Após falar ‘fantasma’ Das Neves mudou a expressão do seu rosto. Sua cara ficou assustada sem motivo aparente.
- Olha isso! – Das Neves olhou pro além... como se passasse um vulto sobre sua cabeça.
- Qual é Das Neves! Tá delirando porra?
- Eu vi o Osama eu vi o Osama porra ele passou voando por cima de mim foi em direção ao banheiro! – olhou com sua cara de maluco pra Romóps e correu pro banheiro sem parar de gritar “será que ele quer a quarta será que ele quer a quarta a quarta não Osama a quarta é minha...” – então apertou o passo.

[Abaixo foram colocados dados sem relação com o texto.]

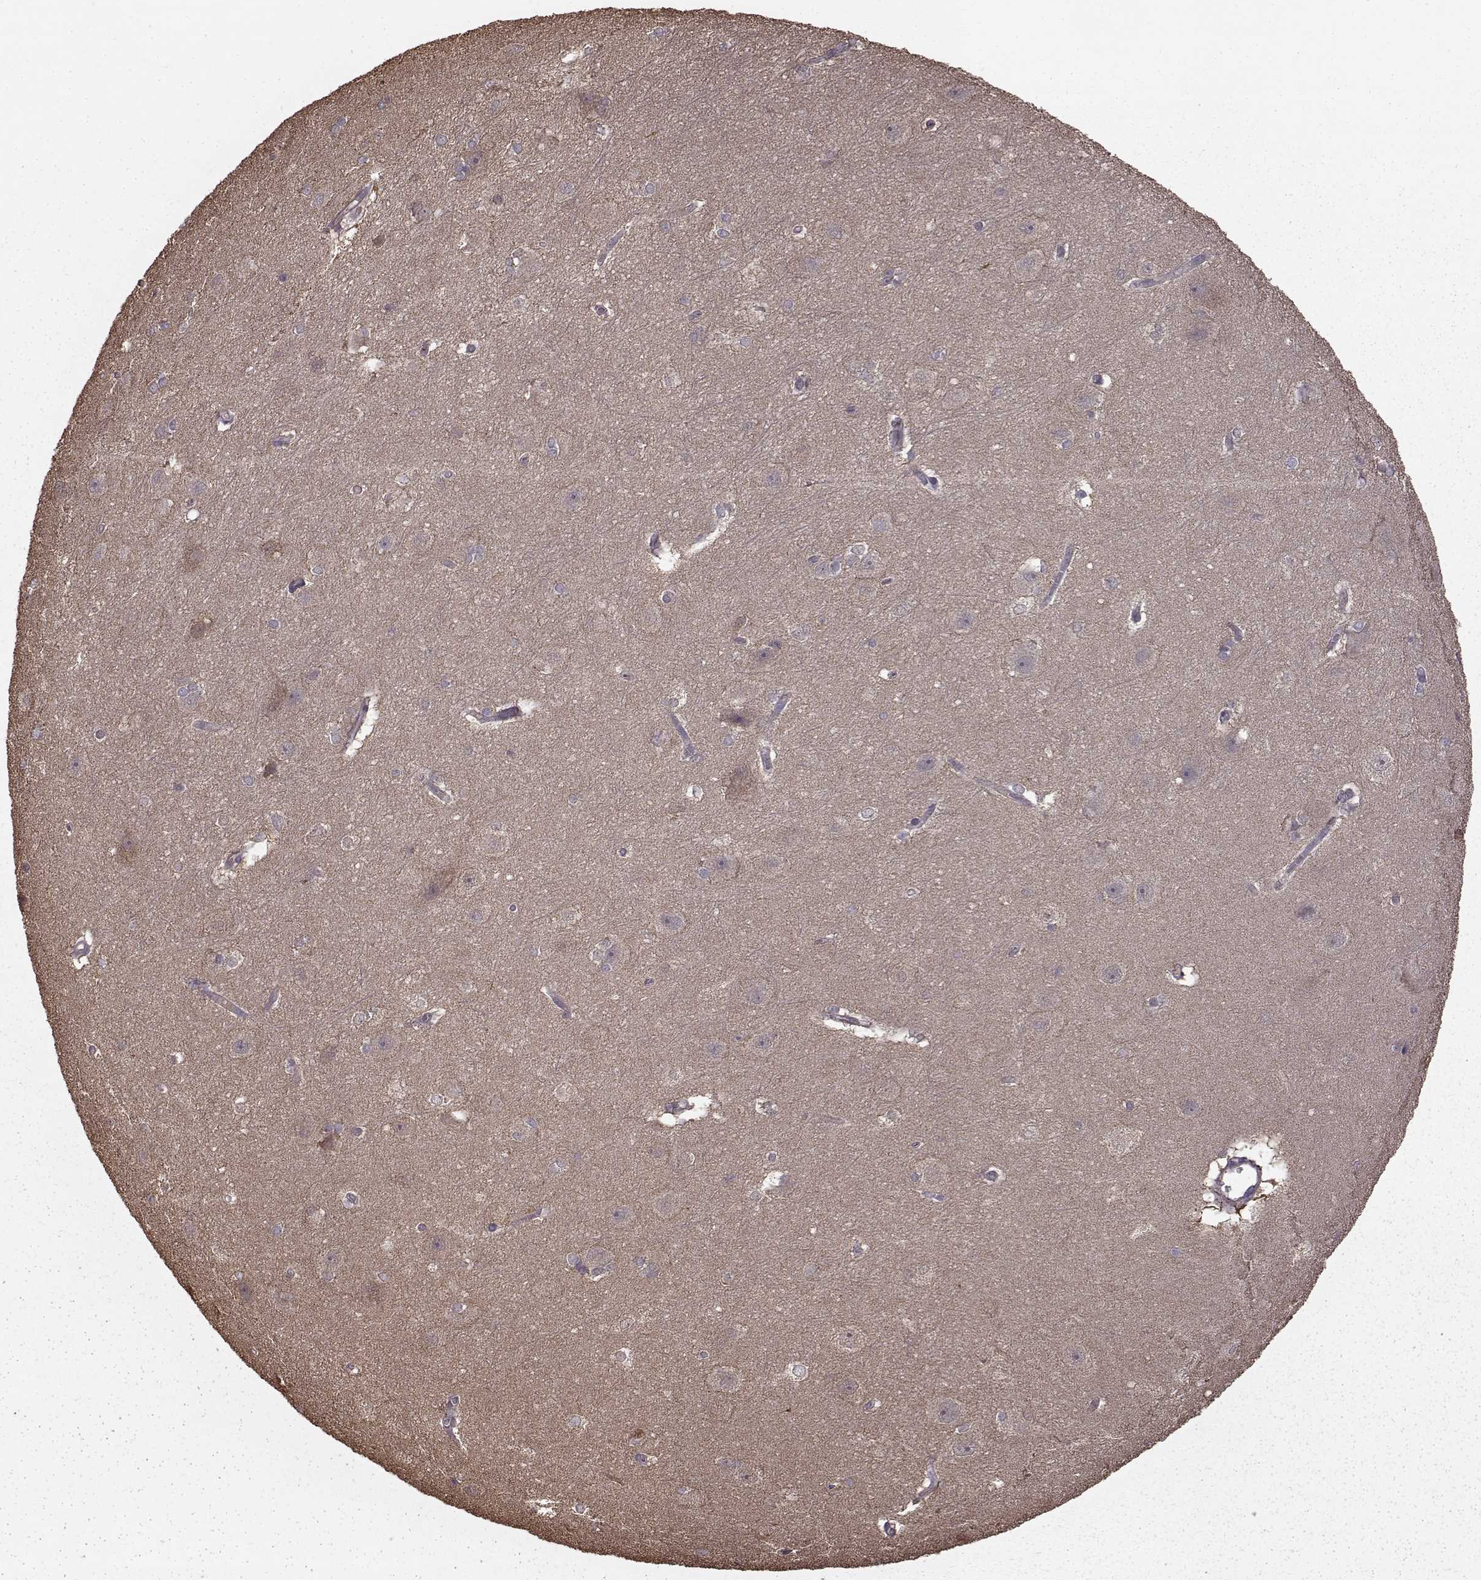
{"staining": {"intensity": "negative", "quantity": "none", "location": "none"}, "tissue": "hippocampus", "cell_type": "Glial cells", "image_type": "normal", "snomed": [{"axis": "morphology", "description": "Normal tissue, NOS"}, {"axis": "topography", "description": "Cerebral cortex"}, {"axis": "topography", "description": "Hippocampus"}], "caption": "An IHC micrograph of unremarkable hippocampus is shown. There is no staining in glial cells of hippocampus. (Brightfield microscopy of DAB immunohistochemistry (IHC) at high magnification).", "gene": "NME1", "patient": {"sex": "female", "age": 19}}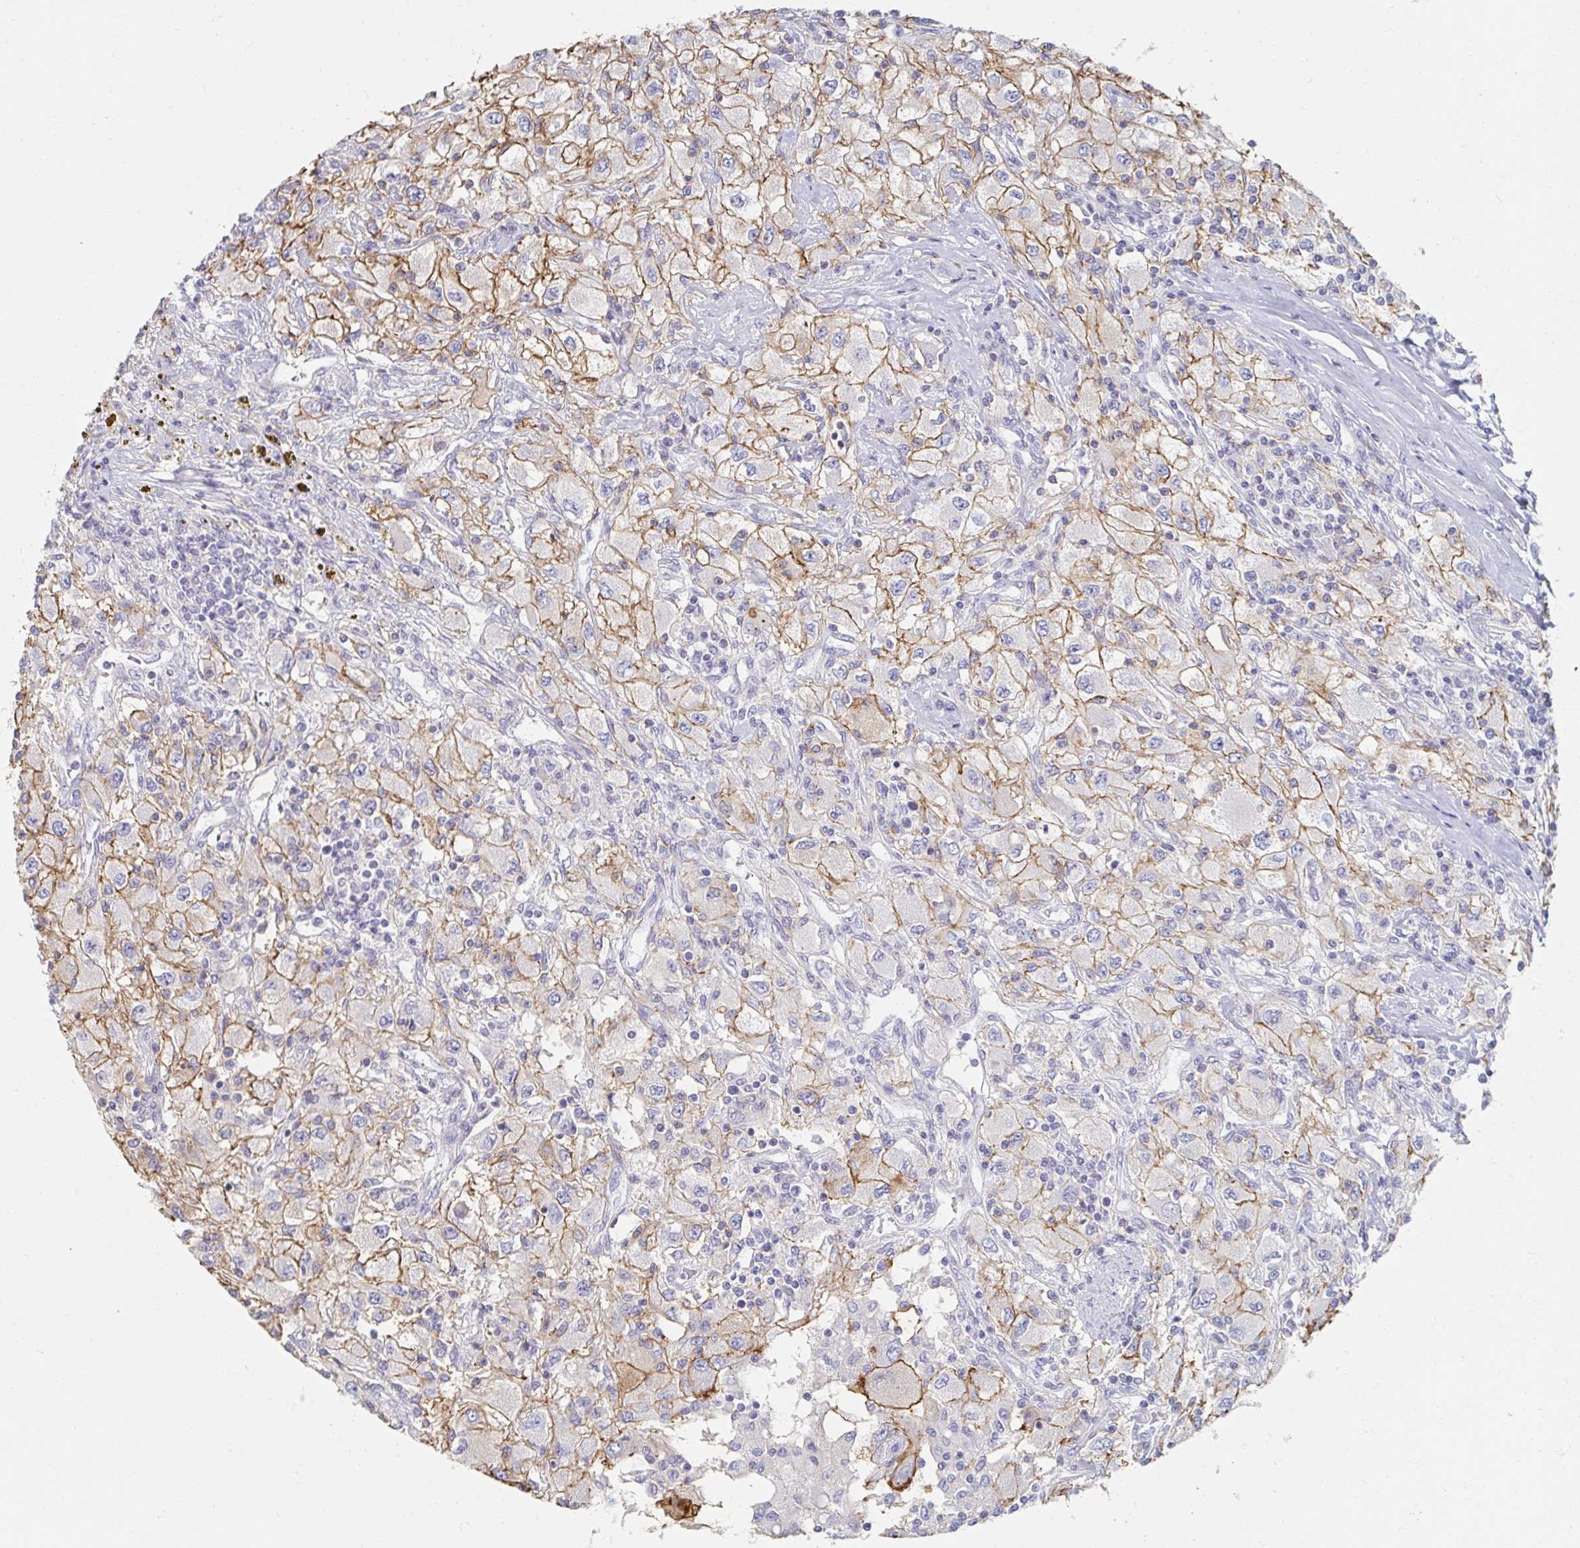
{"staining": {"intensity": "moderate", "quantity": "25%-75%", "location": "cytoplasmic/membranous"}, "tissue": "renal cancer", "cell_type": "Tumor cells", "image_type": "cancer", "snomed": [{"axis": "morphology", "description": "Adenocarcinoma, NOS"}, {"axis": "topography", "description": "Kidney"}], "caption": "Protein staining by immunohistochemistry (IHC) exhibits moderate cytoplasmic/membranous staining in about 25%-75% of tumor cells in renal cancer.", "gene": "MYLK2", "patient": {"sex": "female", "age": 67}}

Seu Romóps colocou a mão na cabeça. Botou uma dose de cachaça e mandou pra dentro.

- AHHHH! – um grito de horror veio do banheiro. Seu Romóps correu e lá estava Das Neves abraçado ao espelho. Olha pra cima e pros lados. Os olhos cheios de lágrimas.
- Que merda cara... levanta daí porra... daqui a pouco chega o pessoal e você está na merda!
- Ele queria pegar a quarta ele queria pegar minha quarta Patrão cheguei a tempo e acabei com isso Patrão o bagulho é doido é do bom o produto é foda é do caralho até o Osama tá querendo um pouco Patrão até o Osama tá querendo um pouco Patrão eu tenho que falar uma coisa pra você Patrão é uma coisa séria não posso deixar de falar...
- Vem... vem pra cá seu merda. Saí daí... o que você acha que está fazendo? – Seu Romóps colocou o espelho no lugar e saiu com Das Neves.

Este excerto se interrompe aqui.